The Chrysler Group was discouraging Internet shoppers with out-of-whack sticker prices, sending potential buyers scurrying before they even learned about incentives that might have evened the purchase field.

It is one reason behind aggressive pricing of the '02 model line that comes in, on average, 0.9% below the '01 lineup it replaces. Adjusting for content, it represents a decrease of $199 per vehicle, says George Murphy, Chrysler Group senior vice president-marketing.

The idea is to price products competitively so the 70% of buyers who pre-shop on the Internet will click through to the automaker's Web site and find their way into showrooms.

Chrysler also is devoting in excess of $50 million each to tout the Dodge, Jeep and Chrysler brands in a mega marketing campaign.

Mr. Murphy says corporate cost-saving initiatives are paying some of the tab for these moves, and anticipated volume increases will compensate for lower retail prices. Decontenting is the exception, not the rule, he says of the move to ensure vehicles are properly aligned within their segments.

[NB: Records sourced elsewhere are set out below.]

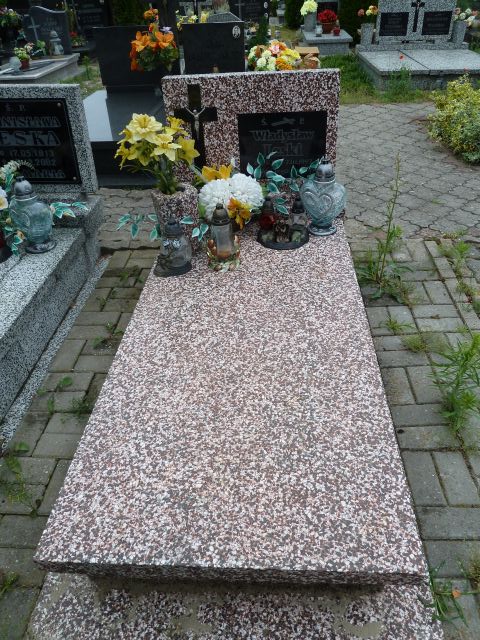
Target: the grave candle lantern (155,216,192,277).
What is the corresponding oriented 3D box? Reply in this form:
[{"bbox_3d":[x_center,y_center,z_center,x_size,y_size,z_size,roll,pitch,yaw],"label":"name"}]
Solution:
[{"bbox_3d":[-0.284,-0.318,1.908,0.155,0.223,0.120,-8,38,-4],"label":"grave candle lantern"}]

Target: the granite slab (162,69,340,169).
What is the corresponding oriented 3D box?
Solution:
[{"bbox_3d":[0.061,-0.865,2.209,0.775,0.566,0.075,0,38,5],"label":"granite slab"}]

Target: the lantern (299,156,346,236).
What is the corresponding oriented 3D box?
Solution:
[{"bbox_3d":[0.376,-0.558,2.055,0.195,0.339,0.160,13,41,20],"label":"lantern"}]

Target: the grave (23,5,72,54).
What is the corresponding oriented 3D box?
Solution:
[{"bbox_3d":[-2.645,-4.002,6.402,0.581,0.580,0.100,1,38,5],"label":"grave"}]

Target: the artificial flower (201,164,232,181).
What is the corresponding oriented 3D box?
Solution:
[{"bbox_3d":[-0.096,-0.603,1.899,0.128,0.079,0.110,1,38,5],"label":"artificial flower"}]

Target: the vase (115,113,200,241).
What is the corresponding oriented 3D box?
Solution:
[{"bbox_3d":[-0.312,-0.549,1.859,0.312,0.552,0.260,1,38,5],"label":"vase"}]

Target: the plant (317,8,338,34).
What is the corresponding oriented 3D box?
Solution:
[{"bbox_3d":[1.372,-4.646,7.198,0.300,0.330,0.300,0,38,5],"label":"plant"}]

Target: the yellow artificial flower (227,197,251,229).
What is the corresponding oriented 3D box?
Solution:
[{"bbox_3d":[-0.006,-0.420,1.818,0.091,0.129,0.080,1,38,5],"label":"yellow artificial flower"}]

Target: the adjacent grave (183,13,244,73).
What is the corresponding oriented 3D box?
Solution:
[{"bbox_3d":[-0.217,-2.430,4.222,0.544,0.483,0.090,1,38,5],"label":"adjacent grave"}]

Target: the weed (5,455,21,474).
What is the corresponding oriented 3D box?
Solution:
[{"bbox_3d":[-0.766,0.471,1.537,0.052,0.050,0.055,1,38,5],"label":"weed"}]

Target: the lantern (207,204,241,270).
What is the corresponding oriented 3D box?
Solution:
[{"bbox_3d":[-0.070,-0.345,1.827,0.136,0.251,0.136,1,38,5],"label":"lantern"}]

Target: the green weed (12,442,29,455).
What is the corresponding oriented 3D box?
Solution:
[{"bbox_3d":[-0.753,0.436,1.583,0.053,0.030,0.042,-28,45,-29],"label":"green weed"}]

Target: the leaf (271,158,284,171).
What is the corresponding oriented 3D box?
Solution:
[{"bbox_3d":[0.171,-0.710,2.109,0.055,0.045,0.025,0,38,5],"label":"leaf"}]

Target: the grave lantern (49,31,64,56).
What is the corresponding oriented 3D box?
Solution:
[{"bbox_3d":[-2.581,-3.858,6.446,0.188,0.297,0.188,1,38,5],"label":"grave lantern"}]

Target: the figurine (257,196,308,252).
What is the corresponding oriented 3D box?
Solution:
[{"bbox_3d":[0.193,-0.442,2.049,0.225,0.186,0.150,0,38,5],"label":"figurine"}]

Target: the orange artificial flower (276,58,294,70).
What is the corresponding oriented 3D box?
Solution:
[{"bbox_3d":[0.433,-2.488,4.500,0.140,0.110,0.100,0,38,5],"label":"orange artificial flower"}]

He points to the success of the EX model of minivans, which made up 20% of minivan sales and were priced to beat the Honda Odyssey and sell without incentives.

The Chrysler Group extends the concept to short wheelbase models: adding a Dodge Caravan EC and Chrysler Voyager EC, and going upscale with a new Chrysler Town & Country EL and Dodge Grand Caravan EL. Production begins in late September for sale in October.

The company considers applying it to vehicles in other segments, says Mr. Murphy, but is concerned that incentives on some vehicles but not others will confuse buyers. He says incentives must continue because many buyers rely on the cash as a down payment on a new vehicle or to get out of a current vehicle.